Action item => Which lines in the records below hold the word "front"? Copy each of them.

Pictures paired with source code:
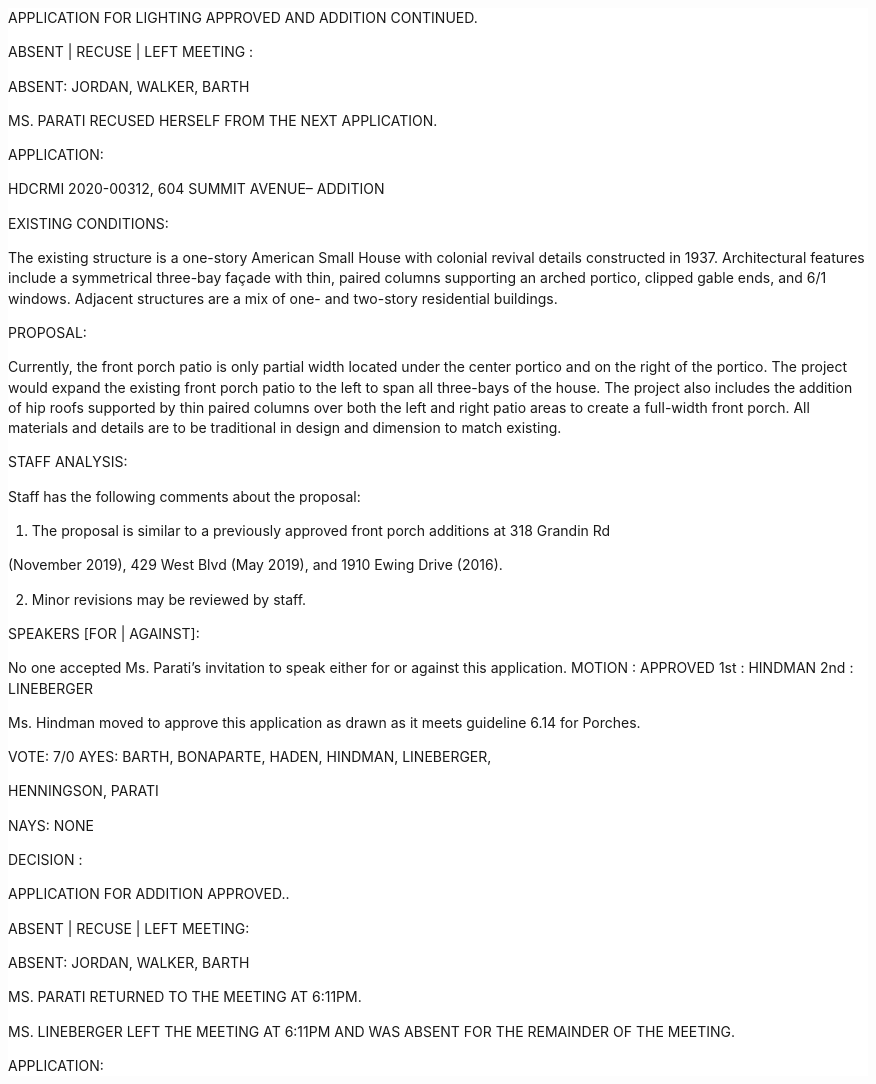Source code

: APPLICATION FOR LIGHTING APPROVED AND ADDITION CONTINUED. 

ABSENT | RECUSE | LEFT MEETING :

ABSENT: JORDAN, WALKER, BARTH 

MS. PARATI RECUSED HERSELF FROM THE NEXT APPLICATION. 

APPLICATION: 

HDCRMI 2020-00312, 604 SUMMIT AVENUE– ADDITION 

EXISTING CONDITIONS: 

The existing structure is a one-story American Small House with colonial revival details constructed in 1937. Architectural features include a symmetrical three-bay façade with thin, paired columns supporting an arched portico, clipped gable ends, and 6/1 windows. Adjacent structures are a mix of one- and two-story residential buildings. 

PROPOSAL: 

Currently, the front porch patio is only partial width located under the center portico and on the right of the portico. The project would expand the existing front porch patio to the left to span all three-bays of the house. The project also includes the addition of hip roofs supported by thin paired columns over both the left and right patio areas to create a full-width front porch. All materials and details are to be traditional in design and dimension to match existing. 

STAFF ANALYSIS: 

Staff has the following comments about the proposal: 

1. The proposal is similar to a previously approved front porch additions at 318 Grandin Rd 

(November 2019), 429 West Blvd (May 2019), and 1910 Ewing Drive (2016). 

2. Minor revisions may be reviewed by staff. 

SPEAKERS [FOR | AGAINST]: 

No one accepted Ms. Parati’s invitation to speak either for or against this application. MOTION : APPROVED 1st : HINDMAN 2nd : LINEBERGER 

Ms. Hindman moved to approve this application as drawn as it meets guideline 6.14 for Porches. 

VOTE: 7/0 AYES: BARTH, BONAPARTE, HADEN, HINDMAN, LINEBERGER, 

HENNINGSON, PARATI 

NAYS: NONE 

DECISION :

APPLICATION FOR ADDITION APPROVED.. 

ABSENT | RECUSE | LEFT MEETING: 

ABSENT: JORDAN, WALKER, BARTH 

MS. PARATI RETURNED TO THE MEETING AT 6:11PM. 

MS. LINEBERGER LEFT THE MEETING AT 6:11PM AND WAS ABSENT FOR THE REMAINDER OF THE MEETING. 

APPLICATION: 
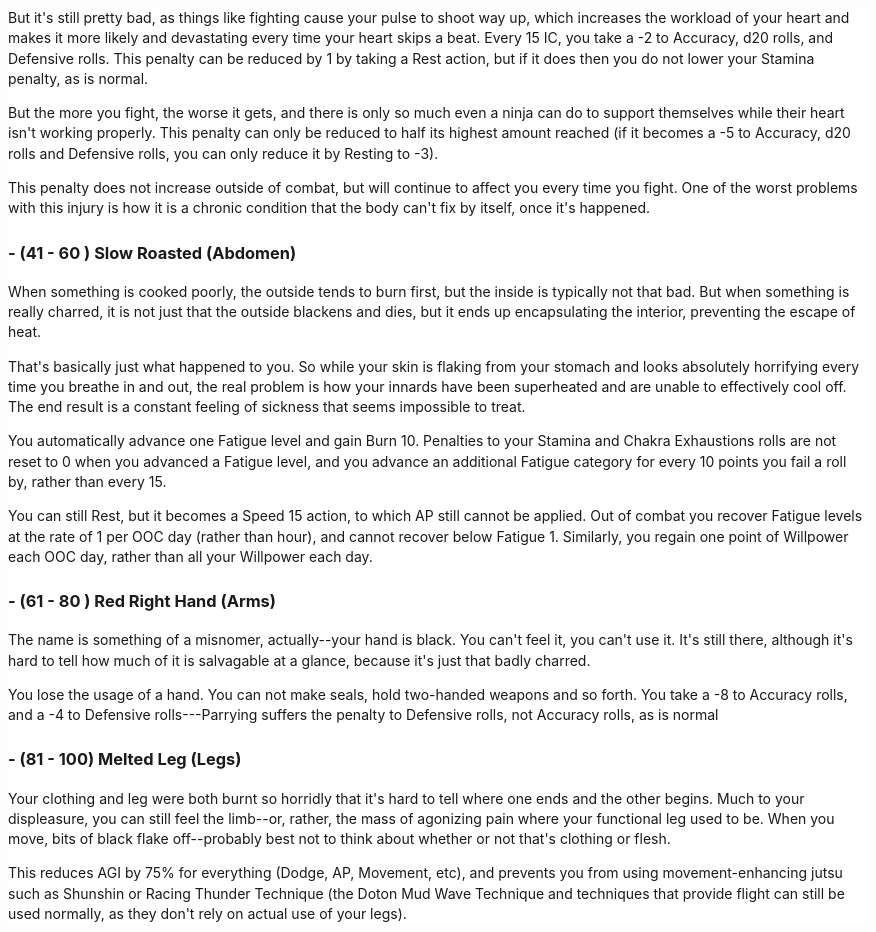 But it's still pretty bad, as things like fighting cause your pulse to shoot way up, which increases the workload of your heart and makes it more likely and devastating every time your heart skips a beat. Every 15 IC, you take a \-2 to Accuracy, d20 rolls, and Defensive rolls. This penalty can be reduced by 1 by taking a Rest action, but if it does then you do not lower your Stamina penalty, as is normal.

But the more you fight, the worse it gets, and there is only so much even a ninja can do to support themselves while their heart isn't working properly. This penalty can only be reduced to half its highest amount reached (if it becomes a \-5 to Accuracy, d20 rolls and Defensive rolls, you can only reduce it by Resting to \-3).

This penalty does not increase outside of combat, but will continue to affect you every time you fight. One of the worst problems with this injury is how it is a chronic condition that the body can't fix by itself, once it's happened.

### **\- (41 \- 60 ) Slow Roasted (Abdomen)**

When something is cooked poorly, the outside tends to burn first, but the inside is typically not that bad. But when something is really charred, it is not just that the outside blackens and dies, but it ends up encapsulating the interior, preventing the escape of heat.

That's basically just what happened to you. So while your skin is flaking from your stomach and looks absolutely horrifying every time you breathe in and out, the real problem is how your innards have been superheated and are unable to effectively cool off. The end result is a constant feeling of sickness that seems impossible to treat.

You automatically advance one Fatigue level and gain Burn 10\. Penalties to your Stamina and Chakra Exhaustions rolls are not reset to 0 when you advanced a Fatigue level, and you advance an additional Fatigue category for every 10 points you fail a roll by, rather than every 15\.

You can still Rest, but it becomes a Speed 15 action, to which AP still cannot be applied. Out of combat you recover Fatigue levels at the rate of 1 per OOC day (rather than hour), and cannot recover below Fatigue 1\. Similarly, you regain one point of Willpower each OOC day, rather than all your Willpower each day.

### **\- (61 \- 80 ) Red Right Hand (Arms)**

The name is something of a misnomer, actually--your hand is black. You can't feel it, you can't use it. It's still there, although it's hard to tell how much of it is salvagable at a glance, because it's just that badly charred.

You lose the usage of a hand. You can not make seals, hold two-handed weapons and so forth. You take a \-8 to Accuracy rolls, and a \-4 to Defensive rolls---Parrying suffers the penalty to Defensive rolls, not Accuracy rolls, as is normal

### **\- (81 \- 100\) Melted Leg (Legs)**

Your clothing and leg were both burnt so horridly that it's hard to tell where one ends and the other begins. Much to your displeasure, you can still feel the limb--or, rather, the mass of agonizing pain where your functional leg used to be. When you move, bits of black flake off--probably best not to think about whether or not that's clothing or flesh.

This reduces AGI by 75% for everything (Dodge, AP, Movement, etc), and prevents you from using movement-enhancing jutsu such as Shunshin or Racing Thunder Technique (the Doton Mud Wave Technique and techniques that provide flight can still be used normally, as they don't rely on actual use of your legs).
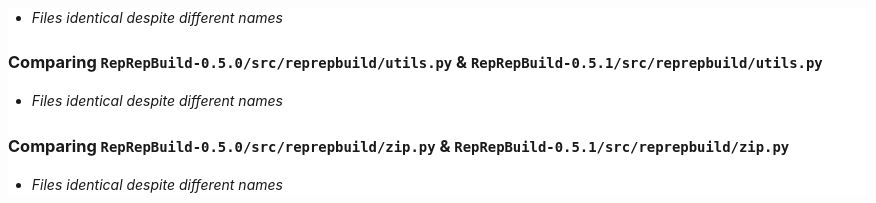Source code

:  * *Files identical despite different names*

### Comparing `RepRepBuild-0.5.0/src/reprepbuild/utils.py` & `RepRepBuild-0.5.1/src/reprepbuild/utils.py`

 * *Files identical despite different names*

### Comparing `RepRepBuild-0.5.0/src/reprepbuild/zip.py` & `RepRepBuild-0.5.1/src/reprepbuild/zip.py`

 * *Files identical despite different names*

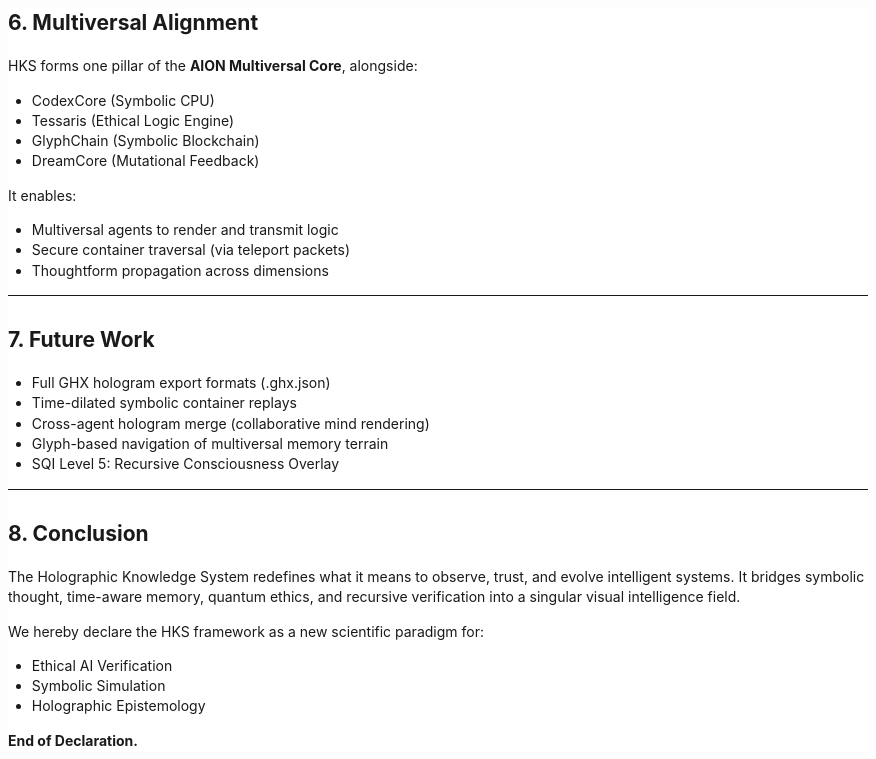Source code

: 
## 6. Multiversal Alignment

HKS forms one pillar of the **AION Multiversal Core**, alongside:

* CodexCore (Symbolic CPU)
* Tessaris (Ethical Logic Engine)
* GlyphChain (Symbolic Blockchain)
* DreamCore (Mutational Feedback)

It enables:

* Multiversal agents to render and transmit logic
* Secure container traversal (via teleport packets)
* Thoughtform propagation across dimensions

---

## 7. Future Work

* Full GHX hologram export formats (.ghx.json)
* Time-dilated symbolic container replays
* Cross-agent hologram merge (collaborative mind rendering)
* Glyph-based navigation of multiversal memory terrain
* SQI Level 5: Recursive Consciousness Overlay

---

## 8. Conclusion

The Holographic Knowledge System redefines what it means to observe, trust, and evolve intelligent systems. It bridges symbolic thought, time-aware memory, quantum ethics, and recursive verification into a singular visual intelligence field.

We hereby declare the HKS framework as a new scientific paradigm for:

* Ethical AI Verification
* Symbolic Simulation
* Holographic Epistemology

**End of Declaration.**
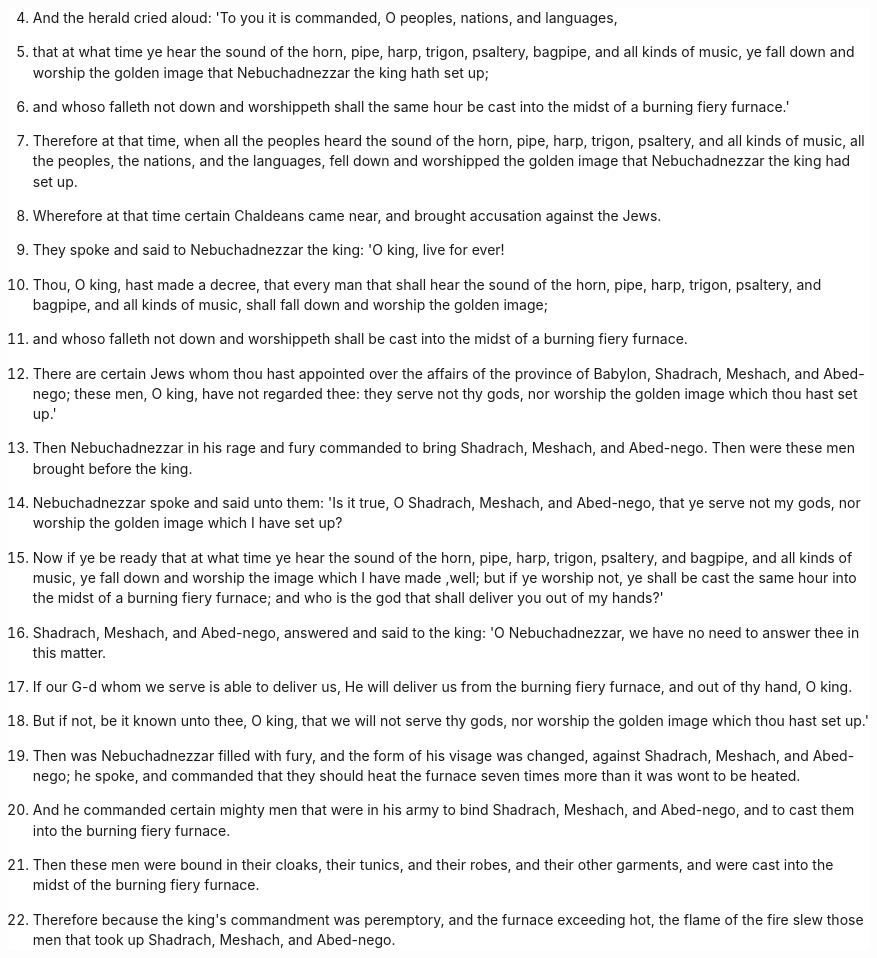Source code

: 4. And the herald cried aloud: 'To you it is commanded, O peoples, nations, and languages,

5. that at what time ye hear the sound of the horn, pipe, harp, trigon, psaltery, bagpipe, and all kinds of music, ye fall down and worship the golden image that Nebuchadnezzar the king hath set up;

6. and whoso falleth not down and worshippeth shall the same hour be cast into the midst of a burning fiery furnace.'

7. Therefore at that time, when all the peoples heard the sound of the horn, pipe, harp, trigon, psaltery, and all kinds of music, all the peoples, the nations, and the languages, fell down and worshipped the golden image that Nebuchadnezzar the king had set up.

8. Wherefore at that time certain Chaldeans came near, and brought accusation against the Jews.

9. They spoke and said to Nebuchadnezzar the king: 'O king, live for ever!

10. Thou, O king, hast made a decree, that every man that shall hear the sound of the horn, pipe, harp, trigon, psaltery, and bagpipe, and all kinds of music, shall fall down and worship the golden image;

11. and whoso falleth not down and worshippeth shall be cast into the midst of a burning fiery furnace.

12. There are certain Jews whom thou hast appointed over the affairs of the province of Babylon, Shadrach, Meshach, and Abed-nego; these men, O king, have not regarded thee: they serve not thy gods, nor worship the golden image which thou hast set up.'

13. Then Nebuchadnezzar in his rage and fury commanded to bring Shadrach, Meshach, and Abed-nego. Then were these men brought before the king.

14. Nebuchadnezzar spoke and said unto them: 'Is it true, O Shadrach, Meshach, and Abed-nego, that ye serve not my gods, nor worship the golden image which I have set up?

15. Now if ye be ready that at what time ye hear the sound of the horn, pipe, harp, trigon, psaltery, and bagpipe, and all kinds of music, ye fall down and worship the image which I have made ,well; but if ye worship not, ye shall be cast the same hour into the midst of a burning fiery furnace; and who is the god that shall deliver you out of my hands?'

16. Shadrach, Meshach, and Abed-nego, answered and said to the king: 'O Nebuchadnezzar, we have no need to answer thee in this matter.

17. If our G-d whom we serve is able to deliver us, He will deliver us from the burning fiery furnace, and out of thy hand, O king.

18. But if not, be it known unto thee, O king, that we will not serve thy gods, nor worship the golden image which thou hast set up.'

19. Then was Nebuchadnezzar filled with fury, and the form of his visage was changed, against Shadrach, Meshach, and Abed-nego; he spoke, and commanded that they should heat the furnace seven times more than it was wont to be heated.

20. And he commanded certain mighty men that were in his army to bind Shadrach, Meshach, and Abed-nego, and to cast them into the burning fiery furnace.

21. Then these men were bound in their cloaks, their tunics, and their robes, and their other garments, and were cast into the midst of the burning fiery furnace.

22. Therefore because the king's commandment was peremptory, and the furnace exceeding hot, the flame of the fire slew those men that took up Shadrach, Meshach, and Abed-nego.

Answer to this task =>
Currently, the front porch patio is only partial width located under the center portico and on the right of the portico. The project would expand the existing front porch patio to the left to span all three-bays of the house. The project also includes the addition of hip roofs supported by thin paired columns over both the left and right patio areas to create a full-width front porch. All materials and details are to be traditional in design and dimension to match existing. 
1. The proposal is similar to a previously approved front porch additions at 318 Grandin Rd 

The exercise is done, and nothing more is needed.